Required work - Show every line of the records below that contains the word "lines".

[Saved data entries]
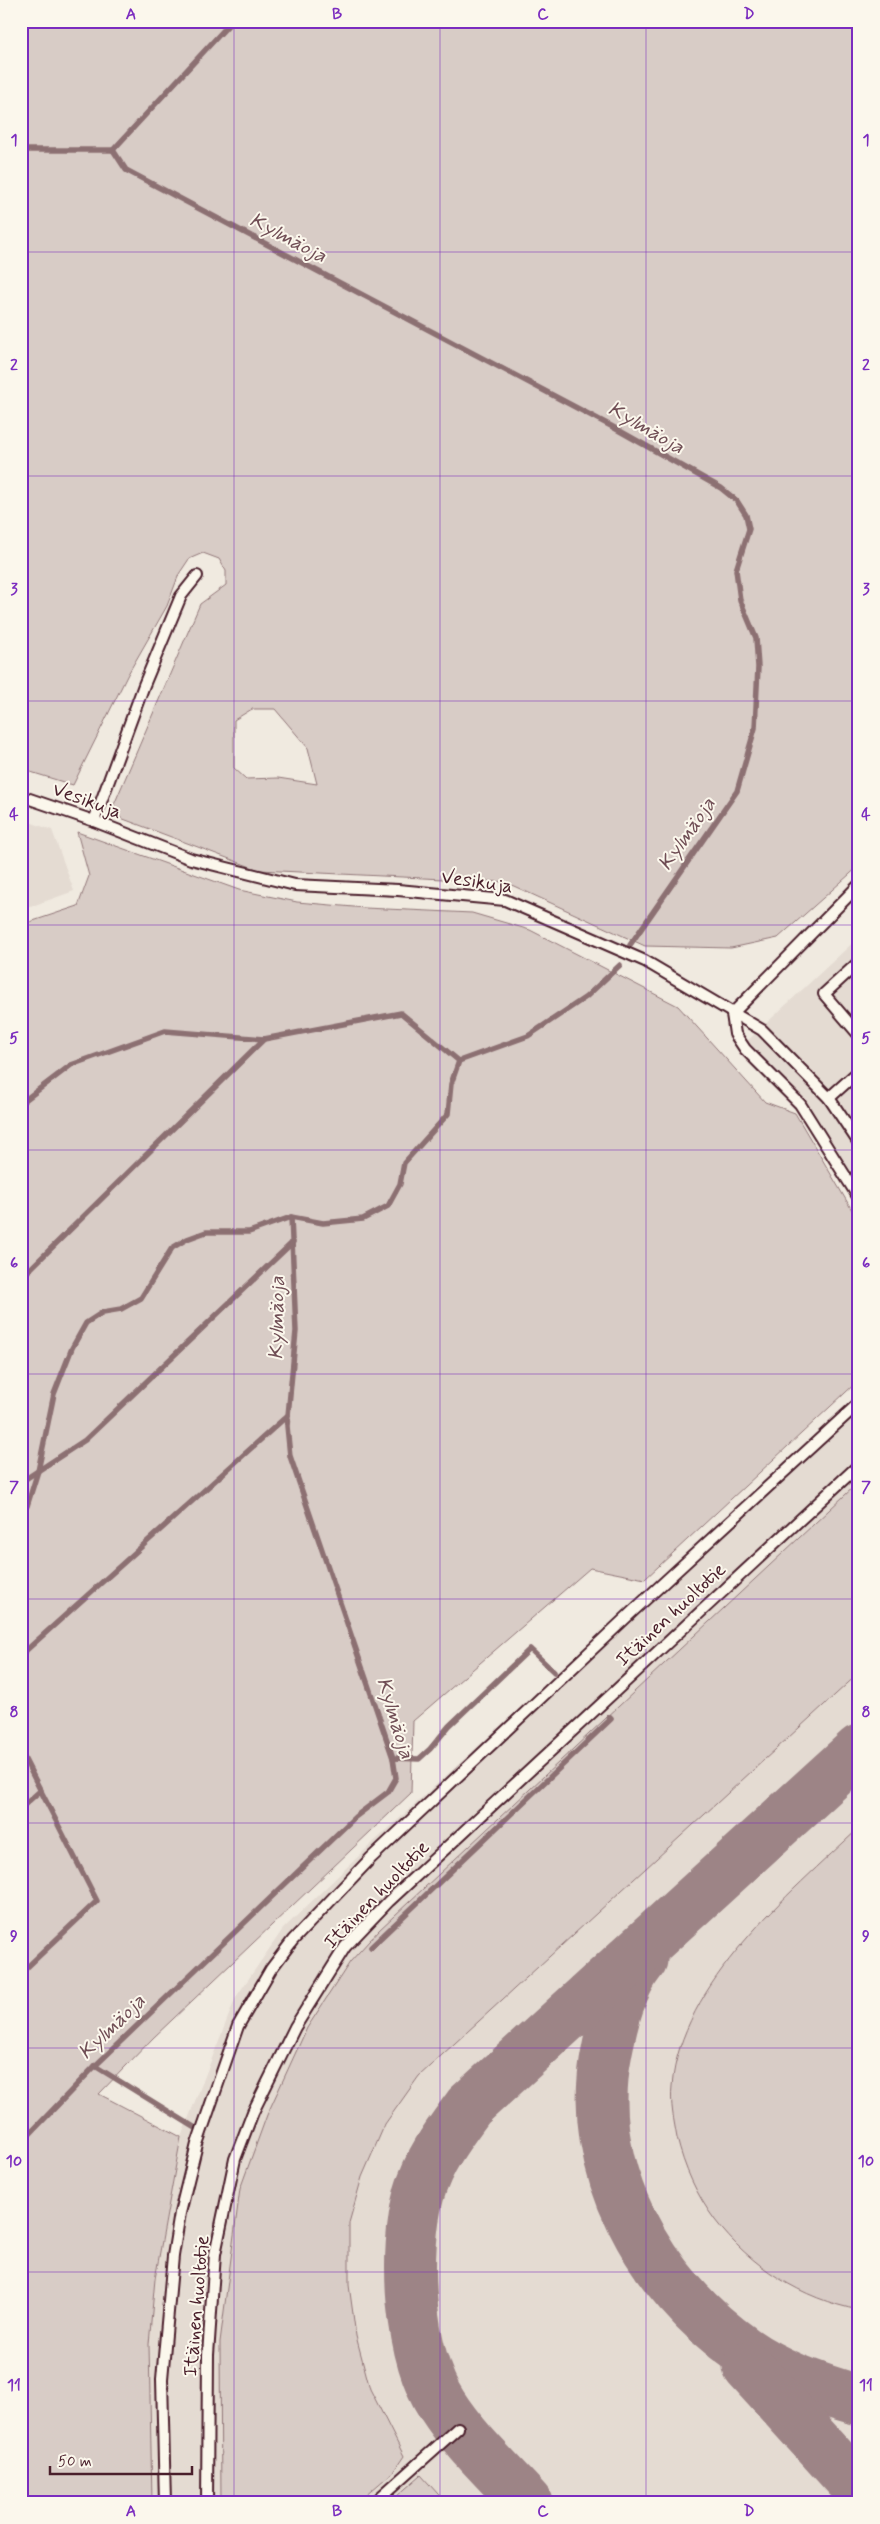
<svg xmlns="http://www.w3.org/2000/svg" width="880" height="2524" font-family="Mynerve,sans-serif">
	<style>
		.built { fill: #e4dbd2 }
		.green { fill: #d8ccc6; stroke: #917678; fill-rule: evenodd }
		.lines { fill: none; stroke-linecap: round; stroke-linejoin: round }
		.stream { stroke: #8c6f72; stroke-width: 5.5 }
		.taxiway { stroke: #9d8486; stroke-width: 51 }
		.lane-casing { stroke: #4a1f2b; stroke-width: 14 }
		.lane { stroke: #fbf7ec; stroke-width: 10 }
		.grid { fill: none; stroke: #7b2cbf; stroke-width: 1; stroke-opacity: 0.55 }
		.labels { text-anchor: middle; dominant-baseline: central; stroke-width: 4; stroke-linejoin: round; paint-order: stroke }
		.street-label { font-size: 20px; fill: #4a1f2b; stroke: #fbf7ec }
		.water-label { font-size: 21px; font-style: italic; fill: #704e55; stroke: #fbf7ec }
		.neatline { fill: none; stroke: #7b2cbf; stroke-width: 2 }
		.grid-label { font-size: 16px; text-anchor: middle; font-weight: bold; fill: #7b2cbf }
	</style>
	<rect width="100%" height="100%" fill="#f0eae0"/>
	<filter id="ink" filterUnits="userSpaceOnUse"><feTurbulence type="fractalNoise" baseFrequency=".02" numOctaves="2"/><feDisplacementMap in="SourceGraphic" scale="10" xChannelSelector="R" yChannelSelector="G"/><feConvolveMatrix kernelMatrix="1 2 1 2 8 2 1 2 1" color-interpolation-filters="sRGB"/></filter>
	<g filter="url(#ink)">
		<g class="built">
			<path d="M 21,819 L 52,830 L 74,891 L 21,910 Z"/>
			<path d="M 859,937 L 859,1192 L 798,1096 L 745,1043 Z"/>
			<path d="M 859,1405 L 859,2503 L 152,2503 L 149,2344 L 155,2279 L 181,2137 L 236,1997 L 283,1929 L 366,1849 L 629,1608 Z"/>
		</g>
		<g class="green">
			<path d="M 21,21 L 859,21 L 859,866 L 778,938 L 731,948 L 645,946 L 505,882 L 259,870 L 110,814 L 200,604 L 226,585 L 226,571 L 219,559 L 203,553 L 189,559 L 179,574 L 167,606 L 128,674 L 73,785 L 21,769 ZM 252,709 L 275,709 L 308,748 L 317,784 L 278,778 L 246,779 L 234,768 L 234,720 Z"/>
			<path d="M 77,832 L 239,890 L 297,902 L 365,908 L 472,913 L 530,930 L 678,1006 L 765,1102 L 795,1113 L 859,1222 L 859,1380 L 645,1579 L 590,1568 L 413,1721 L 411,1793 L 153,2038 L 99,2094 L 181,2137 L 155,2279 L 149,2344 L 152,2503 L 21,2503 L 21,925 L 78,906 L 89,876 Z"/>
			<path d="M 859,1482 L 859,1673 L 419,2076 L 385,2124 L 362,2177 L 349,2223 L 349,2285 L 356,2336 L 370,2389 L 404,2456 L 393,2472 L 357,2503 L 221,2503 L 220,2342 L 240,2189 L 267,2115 L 307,2028 L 350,1962 L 379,1930 Z"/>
			<path d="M 859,1828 L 859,2310 C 802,2299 750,2266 715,2220 C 697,2196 684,2167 677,2138 C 674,2121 670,2103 672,2086 C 681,1983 789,1894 859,1828 Z"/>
			<path d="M 421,2475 L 446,2503 L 389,2503 Z"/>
		</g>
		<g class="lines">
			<g class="stream">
				<path d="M 21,150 L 113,150 L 232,21"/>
				<path d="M 113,150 L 126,170 L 611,426 L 721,488 L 737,501 L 746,515 L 749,529 L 736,570 L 740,600 L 756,638 L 758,667 L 755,728 L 737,791 L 630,945"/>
				<path d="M 21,1103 L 71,1065 L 165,1031 L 264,1039"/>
				<path d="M 21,1278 L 264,1039 L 401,1013 L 459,1061"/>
				<path d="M 21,1482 L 85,1440 L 293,1242"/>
				<path d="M 21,1513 L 27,1506 L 38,1471 L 54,1394 L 72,1348 L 86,1323 L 103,1312 L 121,1309 L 141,1298 L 172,1248 L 187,1239 L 206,1232 L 249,1232 L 291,1217 L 323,1223 L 363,1219 L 388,1206 L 400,1184 L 404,1163 L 448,1114 L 451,1084 L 459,1061 L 528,1036 L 586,997 L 620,965"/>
				<path d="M 21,1655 L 288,1415"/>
				<path d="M 21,1752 L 97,1901 L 21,1973"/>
				<path d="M 393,1758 L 419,1759 L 430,1749 L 449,1726 L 530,1649 L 554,1672"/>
				<path d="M 21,1808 L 41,1790"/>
				<path d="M 371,1947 L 611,1719 L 609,1717"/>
				<path d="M 95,2066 L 194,2127"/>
				<path d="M 21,2143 L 95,2066 L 355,1817 L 388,1792 L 396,1778 L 393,1758 L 290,1456 L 287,1426 L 296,1331 L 291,1217"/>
			</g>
			<g class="taxiway">
				<path d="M 642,1960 C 621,1986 613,2020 607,2051 C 583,2168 650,2285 744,2351 C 778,2375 819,2389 859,2400"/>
				<path d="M 748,2367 L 859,2489"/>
				<path d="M 527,2503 C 498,2471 465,2441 442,2405 C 409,2355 403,2252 419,2194 C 428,2161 449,2133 469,2106 L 859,1750"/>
			</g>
			<defs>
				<g id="lane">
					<path d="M 21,796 L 94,821 L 191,859 L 295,885 L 398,890 L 505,900 L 645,961 L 762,1030 L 829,1098 L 859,1143"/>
					<path d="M 94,821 L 144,685 L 181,596 L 197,576"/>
					<path d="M 859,962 L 824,994 L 859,1035"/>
					<path d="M 732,1014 L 735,1034 L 745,1049 L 800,1104 L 859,1198"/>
					<path d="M 732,1014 L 859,885"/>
					<path d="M 829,1098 L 859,1071"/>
					<path d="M 165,2503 L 162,2379 L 173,2256 L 180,2213 L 197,2144 L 238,2026 L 271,1969 L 293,1940 L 371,1858 L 633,1611 L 859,1403"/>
					<path d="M 207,2503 L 208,2355 L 215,2254 L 235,2159 L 253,2112 L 295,2027 L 345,1947 L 389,1901 L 859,1465"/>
					<path d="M 374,2503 L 458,2428"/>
				</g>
			</defs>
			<use href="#lane" class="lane-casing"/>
			<use href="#lane" class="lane"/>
		</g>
	</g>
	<path class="grid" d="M 234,21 L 234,2503M 440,21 L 440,2503M 646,21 L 646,2503M 21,252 L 859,252M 21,476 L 859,476M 21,701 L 859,701M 21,925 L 859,925M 21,1150 L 859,1150M 21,1374 L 859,1374M 21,1599 L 859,1599M 21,1823 L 859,1823M 21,2048 L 859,2048M 21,2272 L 859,2272"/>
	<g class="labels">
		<g class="street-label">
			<text transform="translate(87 801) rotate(20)">Vesikuja</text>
			<text transform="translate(477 882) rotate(8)">Vesikuja</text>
			<text transform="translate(671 1615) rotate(-43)">Itäinen huoltotie</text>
			<text transform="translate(377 1895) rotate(-46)">Itäinen huoltotie</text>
			<text transform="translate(197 2306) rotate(-85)">Itäinen huoltotie</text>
		</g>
		<g class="water-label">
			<text transform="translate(288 238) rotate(28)">Kylmäoja</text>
			<text transform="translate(646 428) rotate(30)">Kylmäoja</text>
			<text transform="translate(687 834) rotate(-55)">Kylmäoja</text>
			<text transform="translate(277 1318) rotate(-89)">Kylmäoja</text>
			<text transform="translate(395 1718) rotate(73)">Kylmäoja</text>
			<text transform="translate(112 2027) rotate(-44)">Kylmäoja</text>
		</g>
	</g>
	<rect width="880" height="2524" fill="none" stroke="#fbf7ec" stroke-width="55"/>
	<path d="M50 2466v8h142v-8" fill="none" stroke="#4a1f2b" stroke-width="2.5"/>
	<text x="58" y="2466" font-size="15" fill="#4a1f2b" stroke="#fbf7ec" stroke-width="4" paint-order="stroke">50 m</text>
	<rect x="28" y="28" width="824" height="2468" class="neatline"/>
	<g class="grid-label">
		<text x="131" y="19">A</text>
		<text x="337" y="19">B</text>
		<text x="543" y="19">C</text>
		<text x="749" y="19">D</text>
		<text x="14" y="145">1</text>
		<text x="866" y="145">1</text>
		<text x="14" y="370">2</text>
		<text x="866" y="370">2</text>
		<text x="14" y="594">3</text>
		<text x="866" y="594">3</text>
		<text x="14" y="819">4</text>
		<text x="866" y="819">4</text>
		<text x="14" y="1043">5</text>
		<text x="866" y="1043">5</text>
		<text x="14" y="1268">6</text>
		<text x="866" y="1268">6</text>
		<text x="14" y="1492">7</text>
		<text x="866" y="1492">7</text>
		<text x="14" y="1717">8</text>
		<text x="866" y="1717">8</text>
		<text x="14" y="1941">9</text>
		<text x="866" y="1941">9</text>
		<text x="14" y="2166">10</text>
		<text x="866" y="2166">10</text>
		<text x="14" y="2390">11</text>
		<text x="866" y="2390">11</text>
		<text x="131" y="2516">A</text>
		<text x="337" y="2516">B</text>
		<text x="543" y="2516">C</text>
		<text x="749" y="2516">D</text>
	</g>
</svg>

Task answer -
		.lines { fill: none; stroke-linecap: round; stroke-linejoin: round }
		<g class="lines">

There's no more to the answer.